When should you rewrite a clearly inefficient piece of code?

This problem is difficult because:

• When you are reengineering software, you are likely to encounter many naive algorithms in the legacy code.

• It can be hard to predict what will impact performance, and you can lose a lot of time on pure supposition.

• Optimized code is often more complex than simple, naive code.

Yet, solving this problem is feasible because:

• There are tools to tell you where you may have a performance problem.

## Solution

Whenever you are tempted to optimize a “clearly inefficient” part of the system, first use a profiler to determine whether it is actually a bottleneck.

Don’t optimize anything unless your profiler tells you it will make a difference.

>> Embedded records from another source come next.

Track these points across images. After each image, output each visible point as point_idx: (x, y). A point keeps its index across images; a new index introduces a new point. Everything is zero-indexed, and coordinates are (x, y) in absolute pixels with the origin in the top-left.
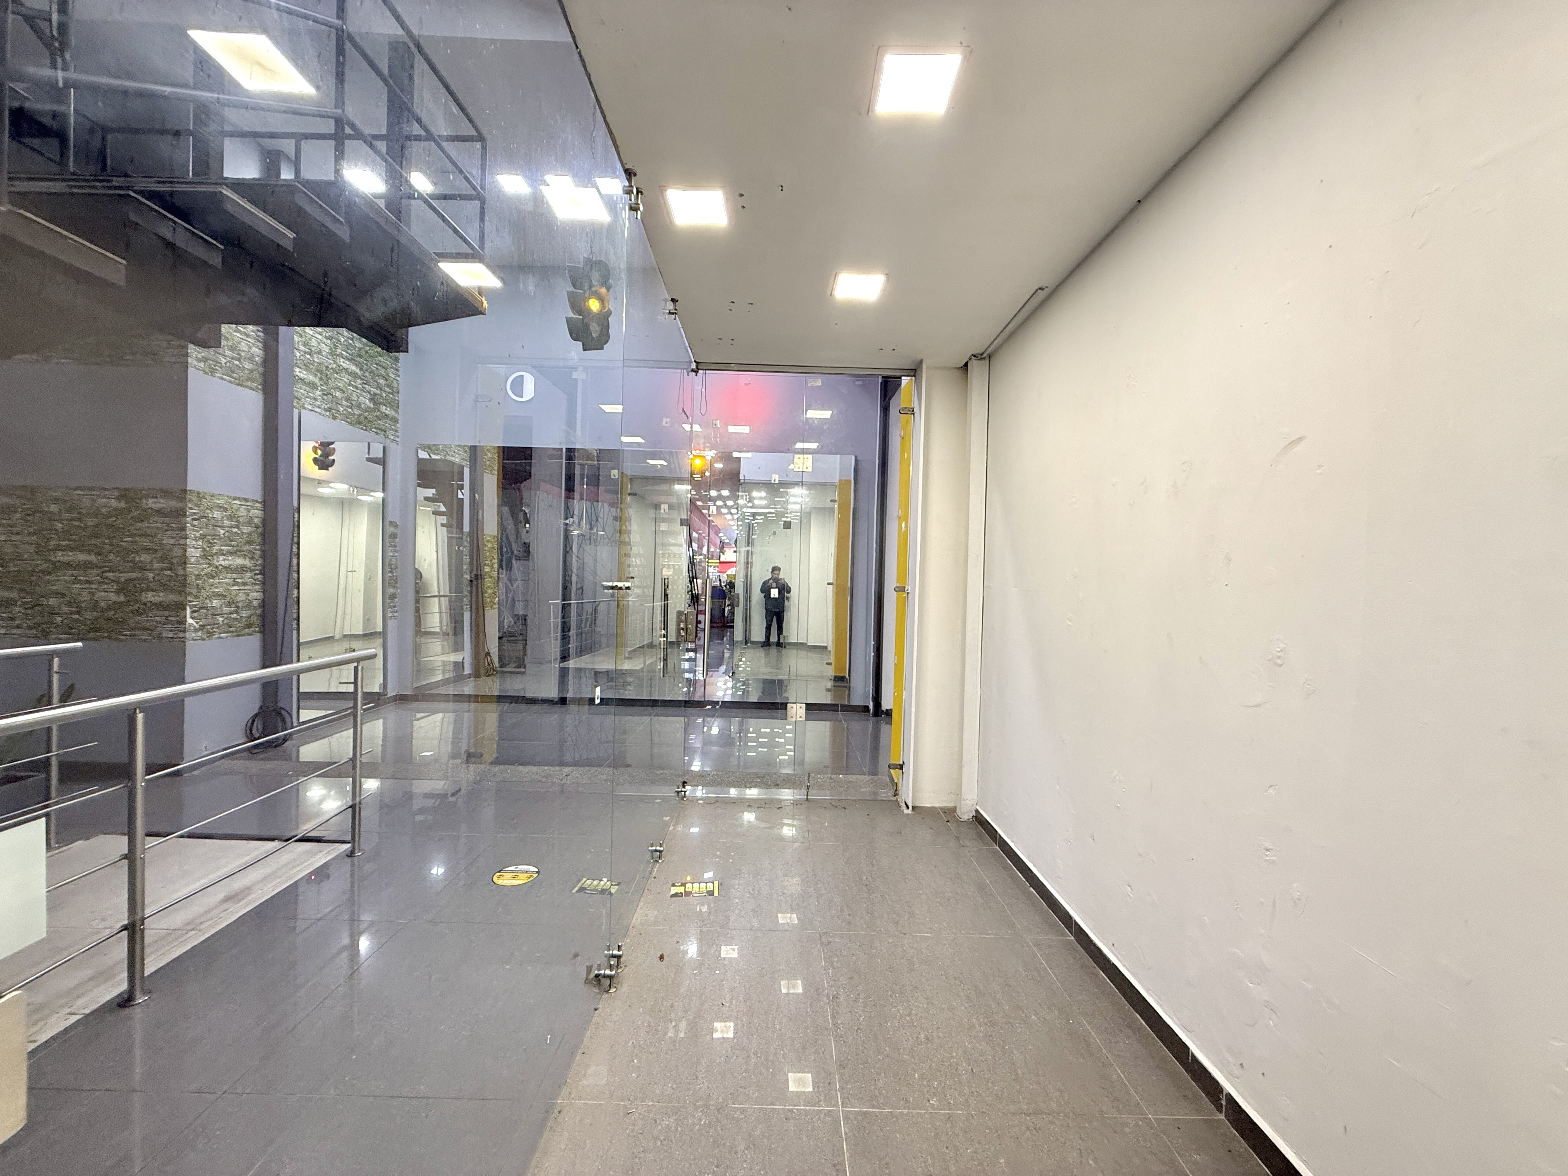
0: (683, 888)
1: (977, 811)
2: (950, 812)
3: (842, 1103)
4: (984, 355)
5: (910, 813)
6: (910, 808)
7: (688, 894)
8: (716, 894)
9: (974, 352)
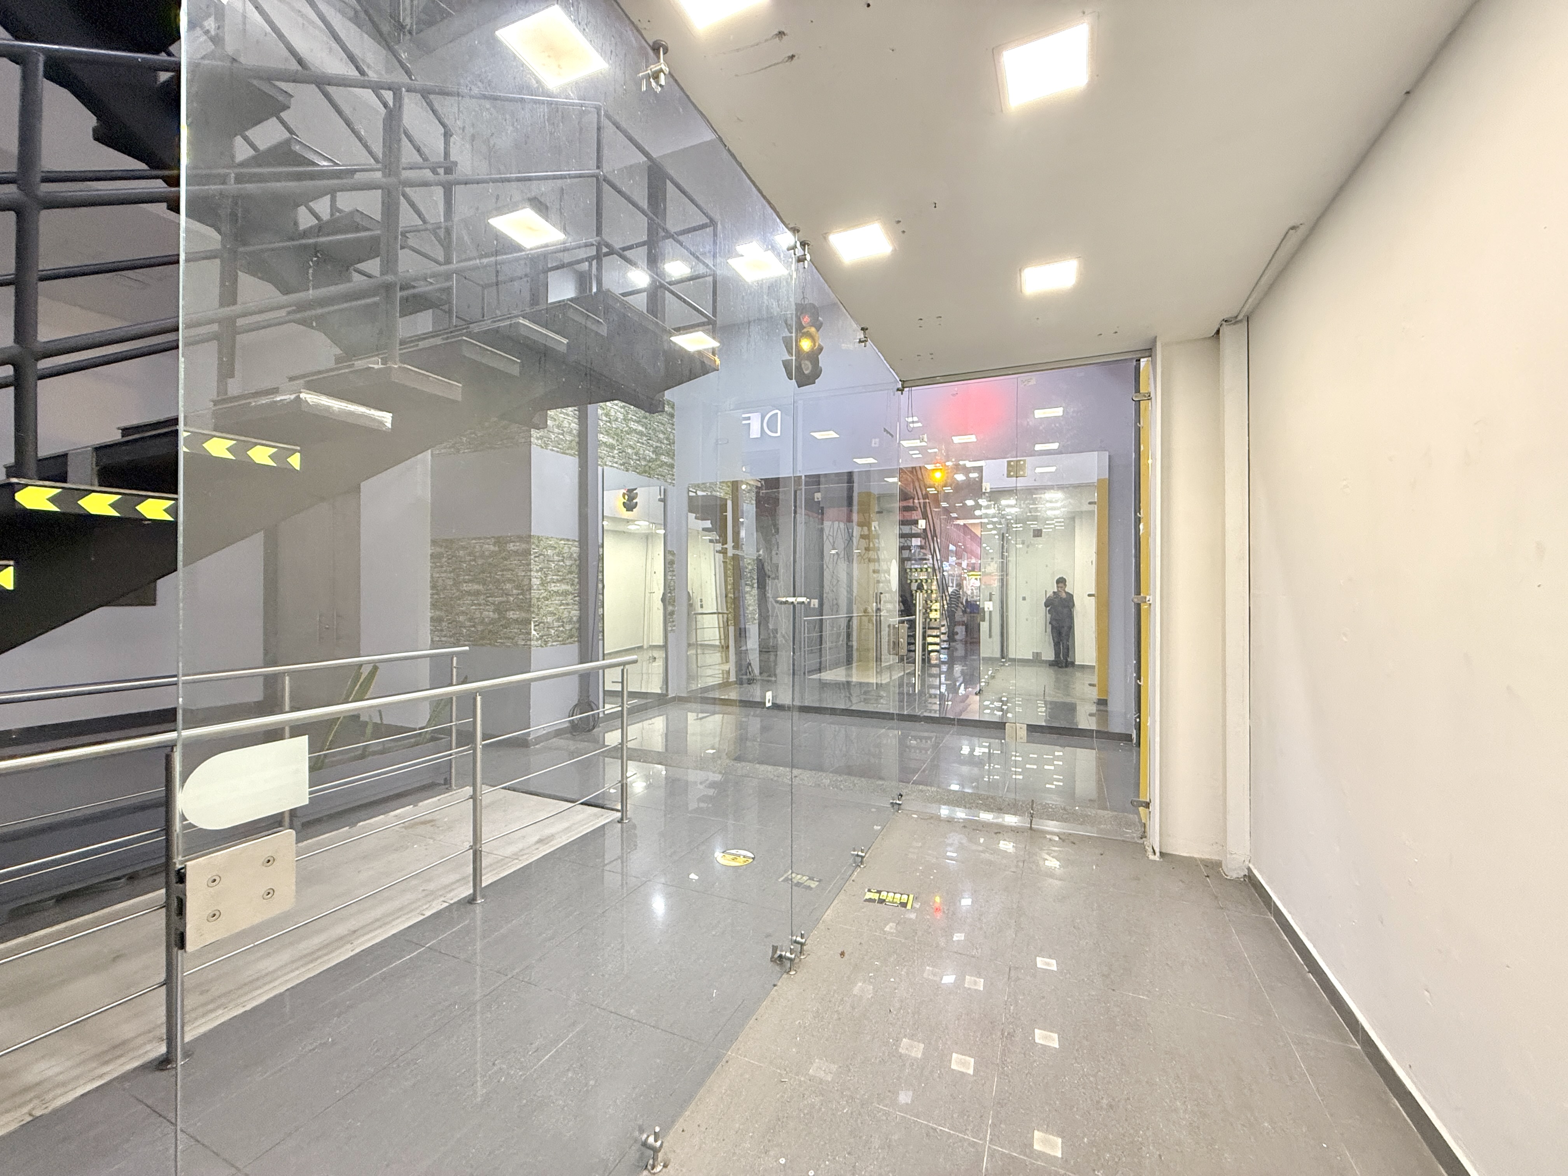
0: (878, 895)
1: (1249, 869)
2: (1213, 868)
3: (991, 1140)
4: (1239, 318)
5: (1158, 859)
6: (1158, 854)
7: (882, 901)
8: (909, 907)
9: (1225, 317)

If you decide to go ahead, prepare benchmarks that will demonstrate the performance gains.

### Pros

• You do not waste time optimizing something that will not make a difference to overall performance.

### Cons

• Naive algorithms will survive longer in the system.

## Rationale

The performance improvement that you can gain by optimizing a bit of code depends on how much time the program, spends in that code in a typical run. A profiler will tell you how much time that is.

“Do it, then do it right, then do it fast” is a well-known aphorism that has been credited to many different sources. Very likely its origin is outside of the field of computer science. The rationale behind it is that you risk making a system complex and hard to maintain if you become preoccupied with performance issues too early. Instead, it is better to first find a solution that works, then clean it up once you understand it. Finally, if you can identify any important performance bottlenecks, that is the time to optimize just those parts that will make a difference.

As a corollary, it may even be a good idea to replace a bit of complex, “optimized” code by a simpler, “naive” solution, if that won’t severely impact performance, but will make it easier to make other changes.